Work request:
The answer is the set of lines that include "index", copied from the data below.

Supplied data:

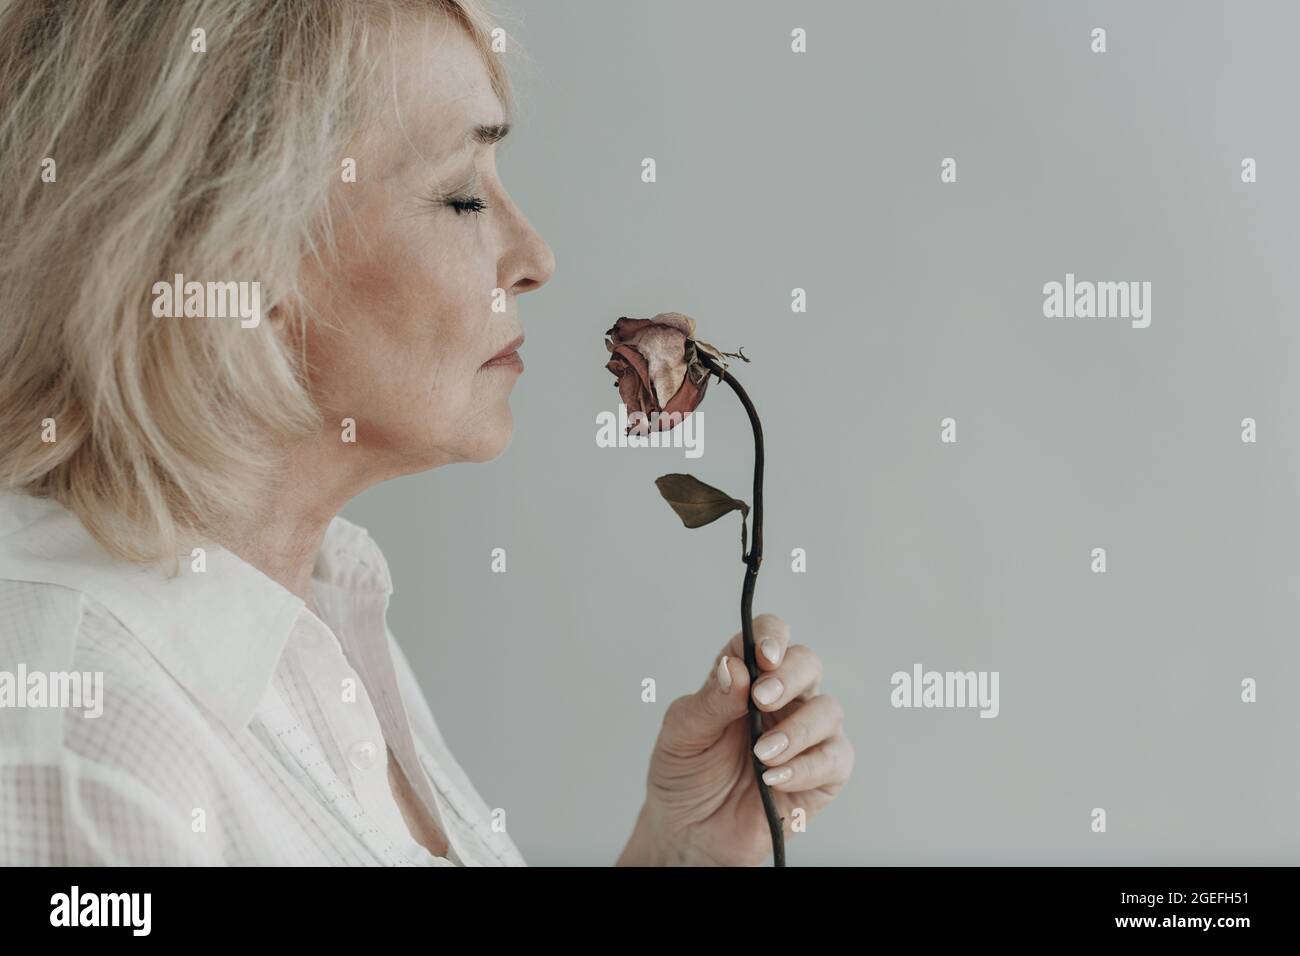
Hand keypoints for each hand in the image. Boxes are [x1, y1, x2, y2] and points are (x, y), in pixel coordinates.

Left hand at [620, 613, 853, 865]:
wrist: (689, 831)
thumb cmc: (686, 774)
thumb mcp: (683, 732)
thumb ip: (712, 699)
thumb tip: (736, 668)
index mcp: (747, 678)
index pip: (769, 638)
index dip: (771, 637)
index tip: (763, 656)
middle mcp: (783, 699)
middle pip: (807, 664)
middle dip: (789, 678)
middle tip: (761, 701)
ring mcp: (806, 735)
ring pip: (828, 710)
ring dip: (797, 729)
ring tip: (761, 754)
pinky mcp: (823, 774)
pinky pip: (835, 758)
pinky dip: (806, 767)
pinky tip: (774, 778)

Completed exercise:
index mcp: (747, 678)
index pip: (769, 638)
index dip: (771, 637)
index tip: (763, 656)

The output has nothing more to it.